Segment Open
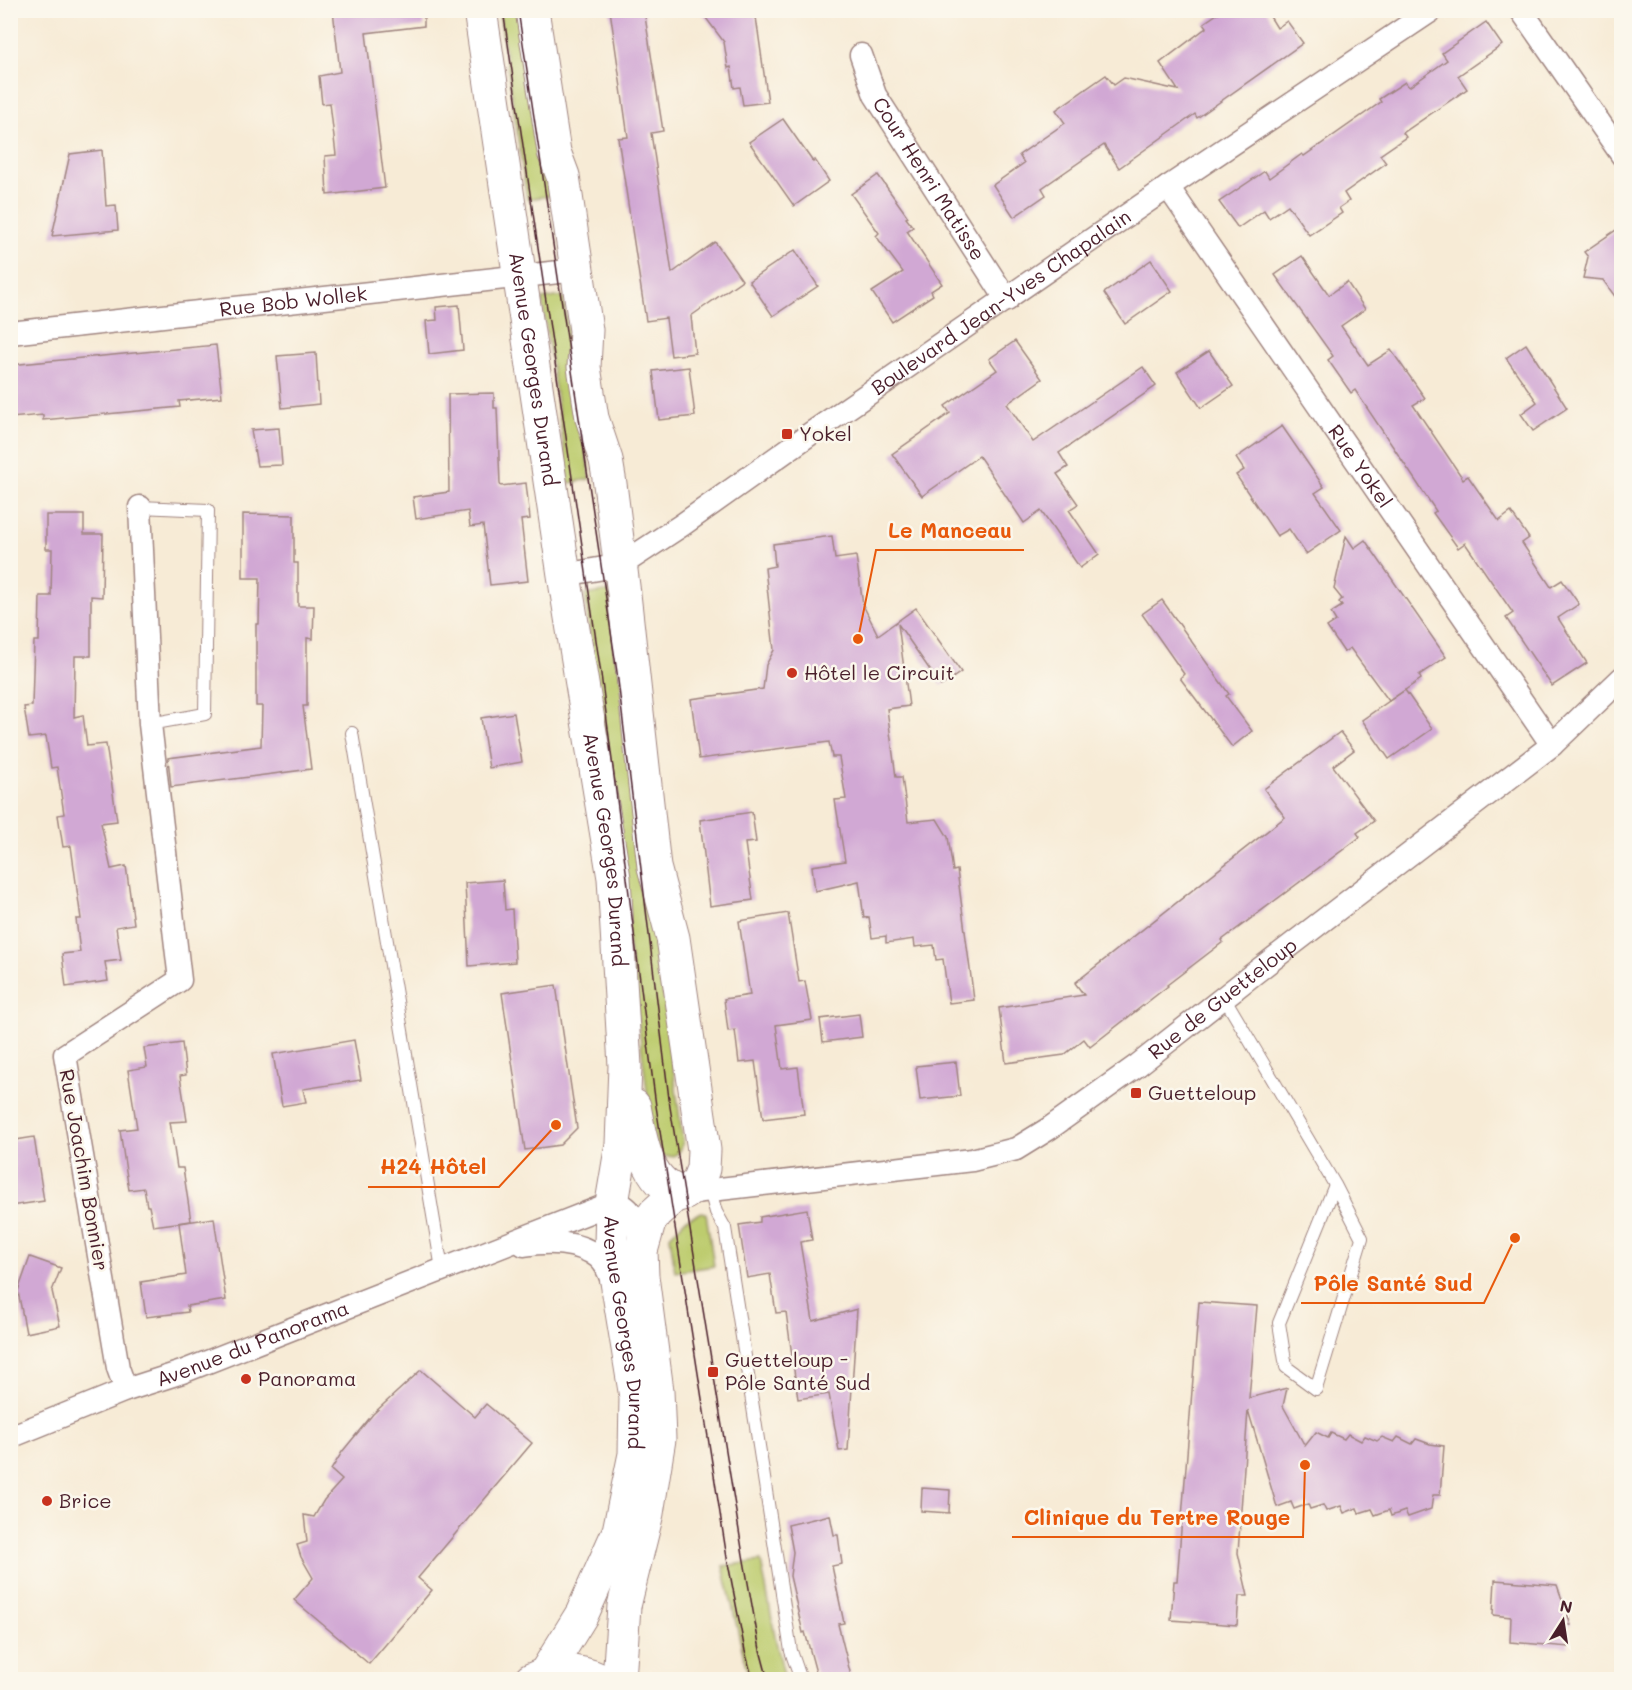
<svg xmlns="http://www.w3.org/2000/svg" width="1632" height="1690" font-family="Mali,sans-serif">
<style>
.green{fill:#bdcc6e;stroke:#84764c;stroke-width:1.5}
.building{fill:#d1a8d4}
.lines{fill:none;stroke-linecap:round;stroke-linejoin:round}
.service-casing{stroke:#a08580;stroke-width:14}
.minor-casing{stroke:#a08580;stroke-width:25}
.primary-casing{stroke:#a08580;stroke-width:35}
.service{stroke:#fff;stroke-width:12}
.minor{stroke:#fff;stroke-width:22}
.primary{stroke:#fff;stroke-width:33}
.tram{stroke:#4a1f2b;stroke-width:1.5}
.poi-dot{fill:#c8321e;stroke:#fbf7ec;stroke-width:2}
.labels{text-anchor:middle;stroke-width:5;stroke-linejoin:round;paint-order:stroke}
.street-label{font-size:20px;fill:#4a1f2b;stroke:#fbf7ec}
.poi-label{font-size:20px;fill:#4a1f2b;stroke:#fbf7ec;text-anchor:start}
.leader{fill:none;stroke:#e8590c;stroke-width:2}
.callout-dot{fill:#e8590c;stroke:#fbf7ec;stroke-width:2}
.callout-label{font-size:21px;text-anchor:middle;font-weight:bold;fill:#e8590c;stroke:#fbf7ec;stroke-width:5;stroke-linejoin:round;paint-order:stroke}
</style>
<rect width="100%" height="100%" fill="#fbf7ec"/>
<filter id="ink" filterUnits="userSpaceOnUse"><feTurbulence type="fractalNoise" baseFrequency=".0167" numOctaves="2"/><feDisplacementMap in="SourceGraphic" scale="12" xChannelSelector="R" yChannelSelector="G"/><feConvolveMatrix kernelMatrix="1 2 1 2 8 2 1 2 1" color-interpolation-filters="sRGB"/></filter>
<filter id="wash" filterUnits="userSpaceOnUse"><feTurbulence type="fractalNoise" baseFrequency=".008" numOctaves="4" result="noise"/><feDisplacementMap in="SourceGraphic" scale="24" xChannelSelector="R" yChannelSelector="G"/><feGaussianBlur stdDeviation="1.35" result="paint"/><feColorMatrix in="noise" values="0 0 0 0 0 0 0 0 0 0 0 0 0 0 0 0 0 1.4 0 .05"/><feComposite in="paint" operator="in"/></filter>
<g filter="url(#wash)">
<rect width="100%" height="100%" fill="#f7ebd6"/>
<g class="green">
<polygon points="499,11 522,11 550,196 527,199"/>
<polygon points="563,296 590,479 569,483 542,299"/>
<path d="M610 591 683 1142C680 1156 672 1159 659 1155L652 1131 585 595Z"/>
<polygon points="702,1212 706,1213 714,1266 675,1272 670,1236 686,1219"/>
<polygon points="761,1561 776,1641 785,1679 749,1679 723,1566"/>
</g>
<g id="blocks">
<g class="building">
<polygon points="333,10 424,10 424,26 366,33 385,188 327,195 325,156 336,155 330,103 322,104 319,76 340,72"/>
<polygon points="610,10 644,10 663,131 651,133 672,273 715,242 742,280 691,316 695,353 671,356 666,318 646,321 618,138 628,137"/>
<polygon points="700,10 755,10 768,102 743,105 740,87 734,88 731,67 728,68 724,42"/>
<polygon points="1223,10 1266,10 1277,28 1287,21 1303,43 1197,118 1195,114 1119,168 1104,145 1042,188 1046,195 1014,217 993,185 1024,163 1019,155 1065,123 1056,110 1106,75 1114,85 1124,78 1178,90 1160,63 1207,27 1204,23"/>
<polygon points="1486,22 1502,45 1458,76 1467,89 1403,133 1406,137 1380,155 1386,163 1344,193 1349,201 1339,208 1342,213 1309,235 1288,205 1269,218 1264,210 1238,228 1219,202 1265,171 1269,178 1302,154 1304,156 1381,102 1379,99 1405,82 1409,87 1447,60 1442,53"/>
<polygon points="783,119 813,162 815,160 829,181 794,206 749,142"/>
<polygon points="102,150 106,206 116,205 118,230 52,236 70,154"/>
<polygon points="878,175 908,217 906,218 913,227 907,231 942,284 931,291 933,295 892,322 872,292 903,272 876,236 879,233 851,194"/>
<polygon points="1622,226 1622,306 1603,280 1583,278 1588,257 1584,252"/>
<polygon points="795,250 818,286 773,316 749,281"/>
<polygon points="1302,256 1329,295 1347,282 1365,309 1341,326 1368,365 1391,350 1425,398 1413,405 1463,479 1468,476 1499,521 1511,512 1529,538 1522,543 1551,587 1562,580 1579,604 1558,618 1587,663 1552,686 1506,618 1513,613 1465,543 1458,548 1433,513 1436,511 1355,390 1351,393 1328,360 1333,356 1275,275"/>
<polygon points="1151,260 1172,291 1125,324 1104,293"/>
<polygon points="459,305 463,350 429,354 426,321 437,320 436,307"/>
<polygon points="1015,341 1042,379 1007,404 1033,442 1143,367 1156,386 1059,453 1068,467 1057,474 1078,504 1069,510 1099,554 1080,568 1041,511 1024,523 979,456 922,496 892,454 950,413 945,406 997,370 989,359"/>
<polygon points="1526,344 1567,408 1533,431 1521,414 1537,402 1506,358"/>
<polygon points="216,345 222,397 179,401 180,407 43,420 43,415 10,418 10,365"/>
<polygon points="1209,351 1233,386 1201,408 1177,372"/>
<polygon points="316,353 319,404 282,408 277,356"/>
<polygon points="689,367 695,416 659,420 653,371"/>
<polygon points="494,393 494,408 497,408 500,484 501,486 526,483 530,519 521,520 528,581 490,585 483,525 470,527 468,511 416,519 413,497 449,492 448,394"/>
<polygon points="1282,426 1324,487 1315,493 1341,530 1306,554 1289,529 1277,536 1236,475 1244,470 1236,458"/>
<polygon points="279,428 282,465 257,466 251,430"/>
<polygon points="243,514 294,515 294,563 298,563 298,606 314,606 313,639 307,638 307,706 303,706 311,769 171,787 168,758 261,746 262,706 256,706 256,624 259,624 260,578 243,578"/>
<polygon points="46,515 84,515 84,534 103,534 102,597 91,596 91,656 75,656 74,717 83,715 87,746 106,744 117,821 101,823 111,869 126,866 134,924 116,927 121,960 105,962 108,981 66,987 62,954 80,952 76,919 81,919 71,846 63,847 58,815 64,814 57,767 51,768 46,736 29,738 24,707 32,706 34,641 39,641 40,596 51,596 52,549 46,549"/>
<polygon points="832,536 835,559 856,556 863,605 878,635 916,608 961,672 941,686 898,624 909,706 887,709 896,777 902,777 908,822 937,819 948,837 953,871 957,870 974,1000 949,1003 943,959 936,960 934,945 915,947 914,939 886,943 886,936 872,938 869,917 864,918 859,881 815,891 812,866 845,861 835,800 846,799 839,757 832,757 829,742 699,759 691,699 763,689 766,665 774,650 765,568 775,566 773,544"/>
<polygon points="1346,536 1354,548 1365,540 1446,657 1419,675 1421,679 1389,701 1350,648 1344,652 1327,627 1336,621 1331,613 1342,606 1339,602 1342,599 1334,589"/>
<polygon points="1162,600 1229,694 1226,696 1252,731 1232,747 1180,678 1184,674 1142,614"/>
<polygon points="1405,690 1432,729 1389,759 1362,720"/>
<polygon points="514,713 522,762 489,768 481,718"/>
<polygon points="1340,732 1354,750 1333,766 1374,821 1357,833 1360,837 1222,940 1223,942 1167,985 1168,986 1090,1047 1084,1039 1064,1055 1006,1063 999,1008 1084,995 1075,983 1285,817 1264,789"/>
<polygon points="752,812 756,842 745,843 753,900 710,906 700,820"/>
<polygon points="503,880 505,910 512,909 515,962 469,966 465,883"/>
<polygon points="788,913 799,982 805,981 812,1020 776,1025 782,1069 798,1067 804,1114 763,1119 755,1061 739,1063 735,1030 728,1031 724,999 750,995 739,921"/>
<polygon points="556,985 577,1128 560,1145 525,1150 502,993"/>
<polygon points="859,1014 862,1037 823,1042 820,1019"/>
<polygon points="354,1040 361,1080 303,1089 306,1102 282,1106 273,1054"/>
<polygon points="182,1043 186,1075 180,1076 187,1121 170,1122 177,1168 183,1168 191,1221 153,1226 149,1206 147,1206 144,1188 129,1190 124,1158 120,1130 137,1128 128,1070 147,1067 144,1048"/>
<polygon points="956,1062 960,1096 920,1100 916,1066"/>
<polygon points="34,1137 44,1201 10,1206 10,1141"/>
<polygon points="807,1209 812,1240 800,1242 813,1321 857,1309 848,1450 839,1451 829,1394 798,1399 786,1312 776,1313 770,1274 747,1278 741,1238 739,1225 760,1222 760,1217"/>
<polygon points="214,1218 226,1300 187,1306 188,1312 146,1317 141,1282 186,1275 179,1223"/>
<polygon points="30,1257 61,1268 52,1291 60,1326 26,1333 18,1291"/>
<polygon points="1199,1302 1257,1306 1249,1398 1287,1388 1283,1406 1305,1446 1316,1432 1328,1438 1331,1433 1344,1439 1348,1434 1361,1441 1365,1436 1377,1441 1382,1437 1394,1442 1398,1437 1412,1444 1416,1439 1430,1444 1444,1446 1440,1495 1433,1495 1431,1509 1408,1517 1405,1511 1391,1516 1389,1510 1375,1515 1372,1509 1359,1513 1357,1508 1344,1513 1341,1506 1326,1511 1323,1505 1310,1509 1308,1504 1294,1509 1291,1502 1277,1507 1248,1410 1238,1553 1248,1596 1239,1596 1237,1625 1171,1620 1174,1581 1177,1581"/>
<polygon points="421,1370 475,1417 486,1404 532,1443 418,1578 432,1590 369,1664 294,1600 313,1578 301,1557 297,1545 307,1542 304,1515 314,1517 324,1500 342,1480 331,1470 342,1452 373,1414"/>
<polygon points="922,1488 950,1490 949,1513 921,1511"/>
<polygon points="830,1515 834,1535 838,1535 842,1564 832,1566 844,1623 838,1624 852,1680 818,1680 805,1632 803,1633 790,1576 793,1552 788,1525"/>
<polygon points="1495,1580 1557,1585 1571,1625 1563,1625 1569,1647 1510,1642 1511,1617 1493,1615"/>
</g>
</g>
</g>
<g filter="url(#ink)">
<use href="#blocks" fill-opacity="0" stroke="#a08580" stroke-width="1.5"/>
<g class="lines">
<defs>
<g id="service">
<polyline points="140,507 208,510 205,714 150,724"/>
<polyline points="352,733 442,1269"/>
<polyline points="1224,997 1335,1185 1279,1323 1286,1367 1316,1389 1362,1238 1335,1185"/>
<polyline points="709,1187 716,1212 725,1228 791,1651 801,1680"/>
</g>
<g id="minor">
<polyline points="1521,10 1622,155"/>
<path id="s1" d="M861 55 875 95 1007 300"/>
<path id="s2" d="M1168 187 1552 745"/>
<path id="s3" d="M10 333 577 270"/>
<path id="s4" d="M564 575 621 565 682 525 810 434 1168 187 1432 10"/>
<path id="s5" d="M685 1193 972 1160 1016 1149 1050 1128 1138 1065 1256 972 1552 745 1622 678"/>
<path d="M524 1245C547 1241 578 1241 598 1257 605 1262 609 1272 612 1281"/>
<polyline points="126,1390 118,1368 65,1055 180,980 150,724 140,507"/>
<path id="s6" d="M10 1437 126 1390 182 1372 612 1203C636 1204 637 1229 641 1247"/>
</g>
<g id="primary">
<path id="s7" d="M480 10 564 575 614 878 625 1066 622 1144 612 1203 611 1245 636 1397 635 1454 619 1531 582 1614 545 1674"/>
<polyline points="532,10 554,152 563,176 586,330 584,367 592,418 606,460 610,484 624,594 654,867 673,938 704,1150 703,1169 697,1184 685,1193 674,1196 655,1213 649,1223 641,1251 642,1276 657,1391 659,1439 647,1513 624,1606 619,1680"/>
<path d="M634 1106C640 1137 646 1188 685 1193"/>
<path d="M531 1680C553 1669 577 1669 600 1680"/>
</g>
</defs>
<use href="#service" class="service-casing"/>
<use href="#minor" class="minor-casing"/>
<use href="#primary" class="primary-casing"/>
<use href="#service" class="service"/>
<use href="#minor" class="minor"/>
<use href="#primary" class="primary"/>
<g class="tram">
<polyline points="503,10 601,674 656,1106 727,1558 745,1651 753,1680"/>
<polyline points="518,10 617,672 670,1107 743,1555 760,1650 768,1680"/>
</g>
</g>
</g>
<g class="poi-dot">
<rect x="781" y="428" width="12" height="12" rx="3"/>
<circle cx="792" cy="673" r="6"/>
<rect x="1130" y="1087" width="12" height="12" rx="3"/>
<rect x="707" y="1366" width="12" height="12" rx="3"/>
<circle cx="246" cy="1379" r="6"/>
<circle cx="47" cy="1501" r="6"/>
</g>
<g class="labels">
<g class="street-label">
<text dy="7" stroke="none"><textPath href="#s1" startOffset="142">Cour Henri Matisse</textPath></text>
<text dy="7" stroke="none"><textPath href="#s3" startOffset="285">Rue Bob Wollek</textPath></text>
<text dy="7" stroke="none"><textPath href="#s4" startOffset="520">Boulevard Jean-Yves Chapalain</textPath></text>
<text dy="7" stroke="none"><textPath href="#s7" startOffset="363">Avenue Georges Durand</textPath></text>
<text dy="7" stroke="none"><textPath href="#s2" startOffset="339">Rue Yokel</textPath></text>
<text dy="7" stroke="none"><textPath href="#s7" startOffset="849">Avenue Georges Durand</textPath></text>
<text dy="7" stroke="none"><textPath href="#s5" startOffset="590">Rue de Guetteloup</textPath></text>
<text transform="translate(84 1170) rotate(80)" y="7">Rue Joachim Bonnier</text>
<text dy="7" stroke="none"><textPath href="#s7" startOffset="1335">Avenue Georges Durand</textPath></text>
<text dy="7" stroke="none"><textPath href="#s6" startOffset="260">Avenue du Panorama</textPath></text>
</g>
<g class="poi-label">
<text x="799" y="441">Yokel</text>
<text x="804" y="680">Hôtel le Circuit</text>
<text x="1148" y="1100">Guetteloup</text>
<text x="725" y="1367">Guetteloup -<tspan x="725" dy="23">Pôle Santé Sud</tspan></text>
<text x="258" y="1386">Panorama</text>
<text x="59" y="1508">Brice</text>
</g>
</g>
<path class="leader" d="M858 639L876 550H1024M556 1125L499 1187H368M1515 1238L1484 1303H1301M1305 1465L1303 1537H1012"/>
<g class="callout-dot">
<circle cx="858" cy="639" r="6"/>
<circle cx="556" cy="1125" r="6"/>
<circle cx="1515" cy="1238" r="6"/>
<circle cx="1305" cy="1465" r="6"/>
</g>
<g class="callout-label">
<text x="950" y="538">Le Manceau</text>
<text x="433" y="1174">H24 Hôtel</text>
<text x="1393" y="1291">Pôle Santé Sud</text>
<text x="1157" y="1525">Clinique du Tertre Rouge</text>
</g>
<rect width="1632" height="1690" fill="none" stroke="#fbf7ec" stroke-width="36"/>
<g transform="translate(1563 1621) rotate(12)" stroke="#fbf7ec" stroke-width="4.5" paint-order="stroke">
<path d="M0-4.5L10 22L0 15L-10 22Z" fill="#4a1f2b"/>
<text y="-9" font-size="16" font-weight="bold" text-anchor="middle" fill="#4a1f2b">N</text>
</g>
</svg>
Segment Closed
> _TASK INSTRUCTIONS_: Within the entries, count the lines containing the string "size" and state nothing but the result.

> _ANSWER SPACE_: 4